Daughters in War: Part 3 What Will You Carry Forward
By Jana N. Yost
What kind of legacy do you want to leave behind? War has always been around, and the reality is it has shaped every generation in some way. It shapes families, communities, culture, and the way people learn to survive difficult seasons. It shapes how people parent, protect, interact, love, and mother. Many people do not even realize how deeply service life impacted the generations before them.
Maybe you are not fully aware of what service life looked like for your mother, grandmother, or great grandmother. Maybe you do not know what they carried quietly while trying to raise families, keep homes together, survive deployments, or support loved ones through war and loss. That does not mean every family dynamic was healthy, but it should create a little more sensitivity and perspective. Before judging the people who came before you, stop and consider the environments that shaped them too. You can acknowledge pain without erasing compassion.
I am thankful for my mom and the life she has overcome. She was born at Marine Corps Base Camp Pendleton into a family shaped by military service, with a father who served during World War II and the Korean War. Like many daughters of war, she learned perseverance, faith, and how to keep moving forward through hard seasons. More than anything, she leaves behind a legacy of Jesus, education, and showing up for others. That legacy shaped me too.
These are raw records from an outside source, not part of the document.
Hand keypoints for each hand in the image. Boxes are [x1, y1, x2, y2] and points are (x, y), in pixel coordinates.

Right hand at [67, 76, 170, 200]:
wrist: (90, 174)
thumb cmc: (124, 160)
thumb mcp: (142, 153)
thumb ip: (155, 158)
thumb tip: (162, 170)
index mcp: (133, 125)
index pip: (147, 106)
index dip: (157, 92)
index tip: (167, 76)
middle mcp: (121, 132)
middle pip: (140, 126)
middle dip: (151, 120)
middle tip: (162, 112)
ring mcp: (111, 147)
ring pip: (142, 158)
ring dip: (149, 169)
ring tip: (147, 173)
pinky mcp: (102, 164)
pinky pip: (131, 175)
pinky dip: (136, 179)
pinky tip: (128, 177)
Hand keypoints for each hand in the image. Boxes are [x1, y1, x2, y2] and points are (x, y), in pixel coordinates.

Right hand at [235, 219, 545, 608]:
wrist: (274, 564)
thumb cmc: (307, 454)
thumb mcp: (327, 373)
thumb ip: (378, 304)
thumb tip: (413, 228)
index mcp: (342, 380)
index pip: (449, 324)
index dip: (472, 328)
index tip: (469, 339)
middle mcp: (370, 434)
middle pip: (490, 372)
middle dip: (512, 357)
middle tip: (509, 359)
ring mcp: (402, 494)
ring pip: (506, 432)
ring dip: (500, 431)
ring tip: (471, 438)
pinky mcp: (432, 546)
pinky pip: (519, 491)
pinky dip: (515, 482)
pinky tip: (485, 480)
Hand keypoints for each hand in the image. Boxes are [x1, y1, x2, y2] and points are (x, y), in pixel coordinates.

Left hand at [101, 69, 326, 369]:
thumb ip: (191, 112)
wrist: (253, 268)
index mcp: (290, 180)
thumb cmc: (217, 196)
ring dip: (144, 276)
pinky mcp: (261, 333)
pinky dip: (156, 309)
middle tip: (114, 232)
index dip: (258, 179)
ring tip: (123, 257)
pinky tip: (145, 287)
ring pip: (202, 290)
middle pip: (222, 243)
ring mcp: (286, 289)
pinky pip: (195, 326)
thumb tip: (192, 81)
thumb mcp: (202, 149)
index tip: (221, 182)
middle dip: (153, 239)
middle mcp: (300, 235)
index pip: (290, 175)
Maybe if service is not part of your family story, you can still choose to support those who live it every day. Invite service families into your homes and lives. Check on them. Include them. Stop speculating on situations you do not fully understand and keep opinions to yourself. In the end, legacy is not built by pretending the past did not happen. It is built by deciding what kind of person, parent, spouse, friend, and mother you choose to become moving forward.